La dernière fois, on le voit, ouvrier parmi d’autres ouvriers manifestement immigrés. La caméra nous montre d’abord notre homme fixant sur le mur, à droite, une barre servant à poser une étagère puis mouvement de caméra, à gauche, dans la même pièce, un ouvrier arrachant des lambeaux de papier peint … L’un détruit, l’autre batît. Dans cet ordre.
L’étranger, bientôt désigné comme le voleur d’enfant, le responsable de la perte d’identité nationale ? Ou bien désigné comme messager porteur d’espoir, de renouveau, de renaissance ?

Tous les bâtiments dans ce film m’ont fascinée. Les récents, comme l’appartement comme déjà abandonné et la chambre où Aliosha concentre son existence et que sa mère lui ordonne de ranger pour la vendre à un autre, comme si c’était possible, la cuisine ouverte sur  le séjour, où ses parents se déchirent et où l’enfant n’arrive plus à manger, ou aussi comme la magnifique maison de l’amant de Génia, moderne, épurée, ouvrant largement sur la forêt, habitée par la forêt avec cet arbre décoratif planté dans le salon. Comme la maison de la grand-mère, toute une histoire, cette maison ! remplie de haine et de venin, barricadée, impénétrable. Ou aussi comme le centre commercial vivant, le centre culturel mort, la cantine du travail du père filmée du dessus, terrifiante, les immeubles pleins de fenêtres aux vitres multicolores éclairées de l’intérieur etc, etc …

Je suis sortie du film muette devant ce monument à lui tout seul, souffle coupé, bouleversée par la beauté de ces images désespérées.

Marie-No

Une réflexion sur « « Faute d’amour » de Andrei Zvyagintsev »

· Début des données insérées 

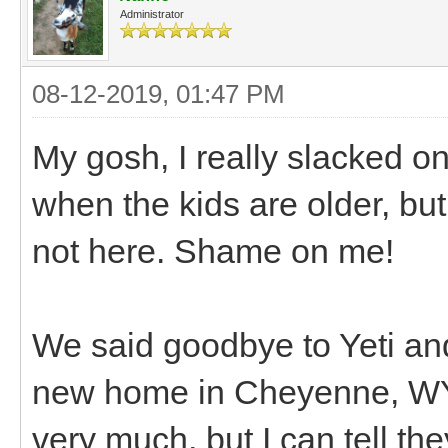
Administrator
08-12-2019, 01:47 PM
My gosh, I really slacked on
when the kids are older, bu
not here. Shame on me!
We said goodbye to Yeti and
new home in Cheyenne, WY 
very much, but I can tell th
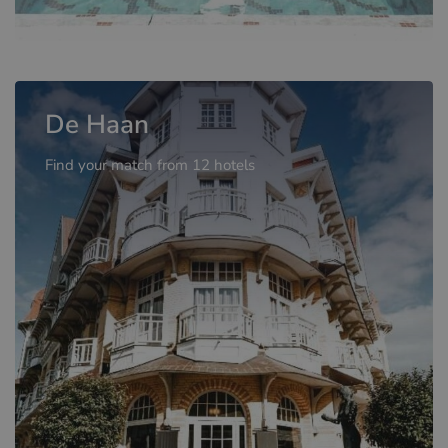
De Haan
Find your match from 12 hotels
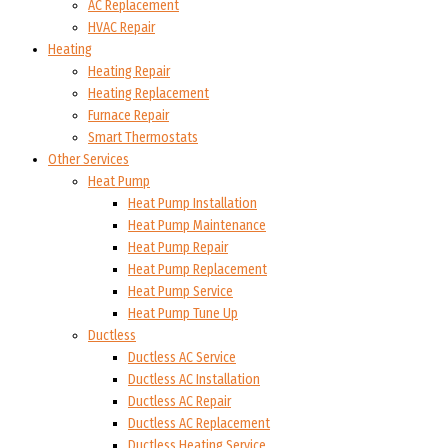
AC Replacement
HVAC Repair
Heating
Heating Repair
Heating Replacement
Furnace Repair
Smart Thermostats
Other Services
Heat Pump
Heat Pump Installation
Heat Pump Maintenance
Heat Pump Repair
Heat Pump Replacement
Heat Pump Service
Heat Pump Tune Up
Ductless
Ductless AC Service
Ductless AC Installation
Ductless AC Repair
Ductless AC Replacement
Ductless Heating Service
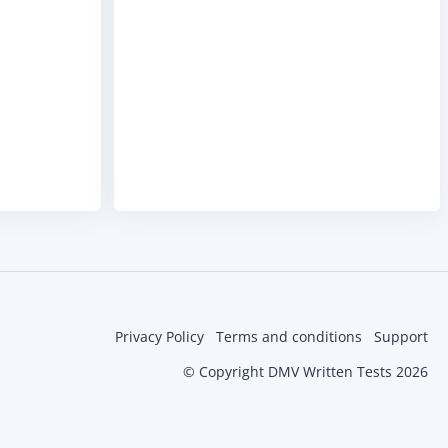
Privacy Policy
Terms and conditions
Support
© Copyright DMV Written Tests 2026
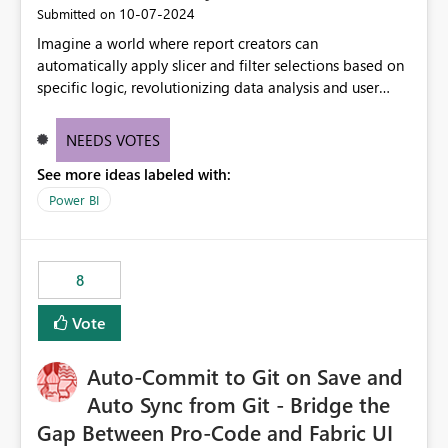
‎10-07-2024
Submitted on
Imagine a world where report creators can
automatically apply slicer and filter selections based on
specific logic, revolutionizing data analysis and user
experience. This innovative approach eliminates any
need for complex workarounds, optimizes slicer
NEEDS VOTES
functionality, and paves the way for more efficient and
See more ideas labeled with:
effective data reporting.
Power BI
8
Vote
Auto-Commit to Git on Save and
Auto Sync from Git - Bridge the
Gap Between Pro-Code and Fabric UI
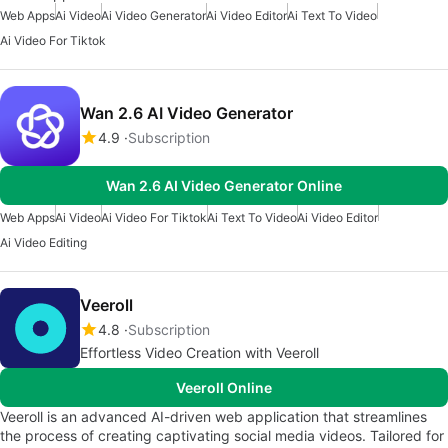
Web Apps
Ai Video
Ai Video Generator
Ai Video Editor
Ai Text To Video
Ai Video For Tiktok
Wan 2.6 AI Video Generator
4.9
Subscription
Wan 2.6 AI Video Generator Online
Web Apps
Ai Video
Ai Video For Tiktok
Ai Text To Video
Ai Video Editor
Ai Video Editing
Veeroll
4.8
Subscription
Effortless Video Creation with Veeroll
Veeroll Online
Veeroll is an advanced AI-driven web application that streamlines
the process of creating captivating social media videos. Tailored for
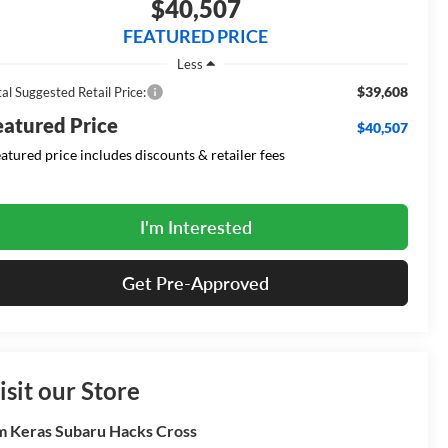
$40,507
FEATURED PRICE
Less
$39,608
al Suggested Retail Price:
eatured Price
$40,507
eatured price includes discounts & retailer fees
I'm Interested
Get Pre-Approved
isit our Store
m Keras Subaru Hacks Cross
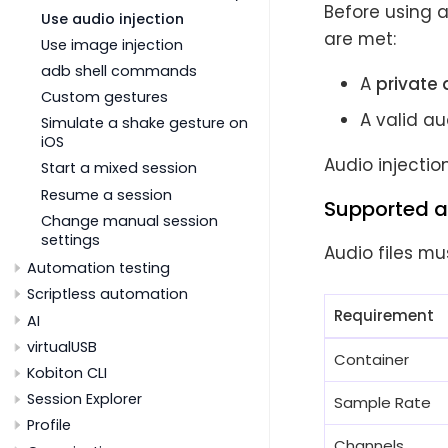
Before using a
Use audio injection
are met:
Use image injection
adb shell commands
A
private 
Custom gestures
A valid a
Simulate a shake gesture on
iOS
Audio injectio
Start a mixed session
Resume a session
Supported a
Change manual session
settings
Audio files mu
Automation testing
Scriptless automation
Requirement
AI
virtualUSB
Container
Kobiton CLI
Session Explorer
Sample Rate
Profile
Channels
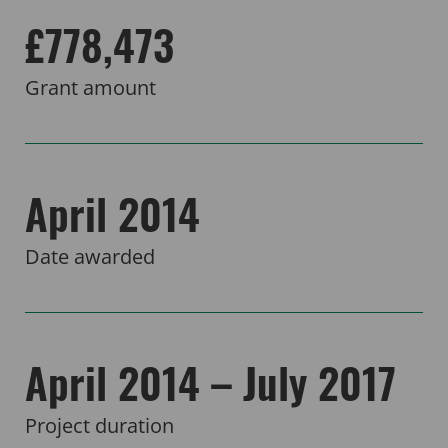
£778,473
Grant amount
April 2014
Date awarded
April 2014 – July 2017
Project duration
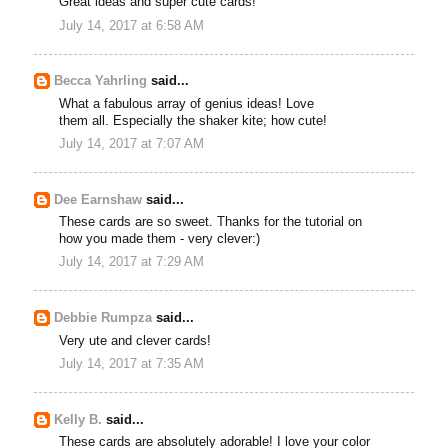
Great ideas and super cute cards!
July 14, 2017 at 6:58 AM
Becca Yahrling
said...
What a fabulous array of genius ideas! Love
them all. Especially the shaker kite; how cute!
July 14, 2017 at 7:07 AM
Dee Earnshaw
said...
These cards are so sweet. Thanks for the tutorial on
how you made them - very clever:)
July 14, 2017 at 7:29 AM
Debbie Rumpza
said...
Very ute and clever cards!
July 14, 2017 at 7:35 AM
Kelly B.
said...
These cards are absolutely adorable! I love your color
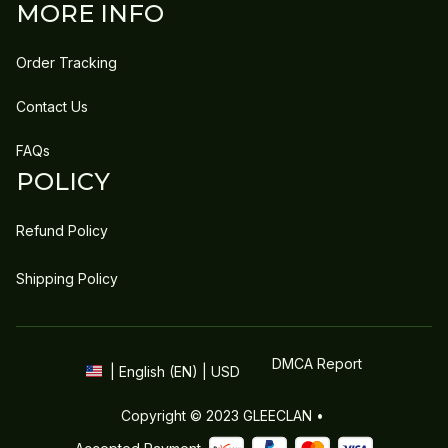
MORE INFO
Order Tracking
Contact Us
FAQs
POLICY
Refund Policy
Shipping Policy
DMCA Report
| English (EN) | USD
Copyright © 2023 
GLEECLAN
 • 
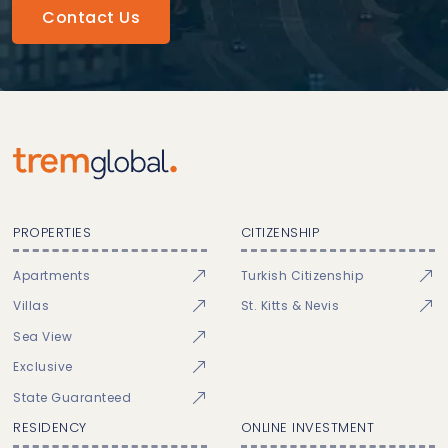
Contact Us
PROPERTIES
CITIZENSHIP
Apartments
Turkish Citizenship
Villas
St. Kitts & Nevis
Sea View
Exclusive
State Guaranteed
RESIDENCY
ONLINE INVESTMENT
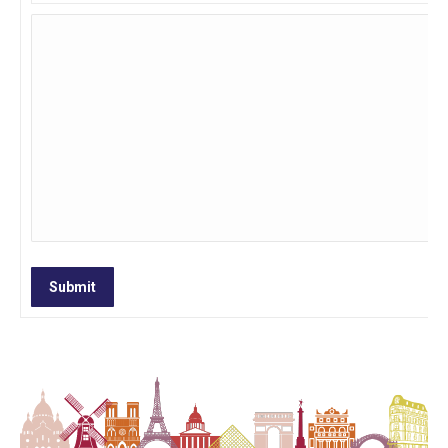
Submit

  1. Je n’ai pas eu l’occasion de revoir ce film, je me souviens de l’organisation de la recherche de l’enfant. Le service public de police est assuré par une ONG, ce sont des bénévoles structurés de manière quasi-professionnelle qui compensent la carence policière. A la destruction des relations du couple répond celle du lien social dévolu à l’état (le bien commun).
    Tout cela est probablement bien russe, mais peut-être pas seulement Russe.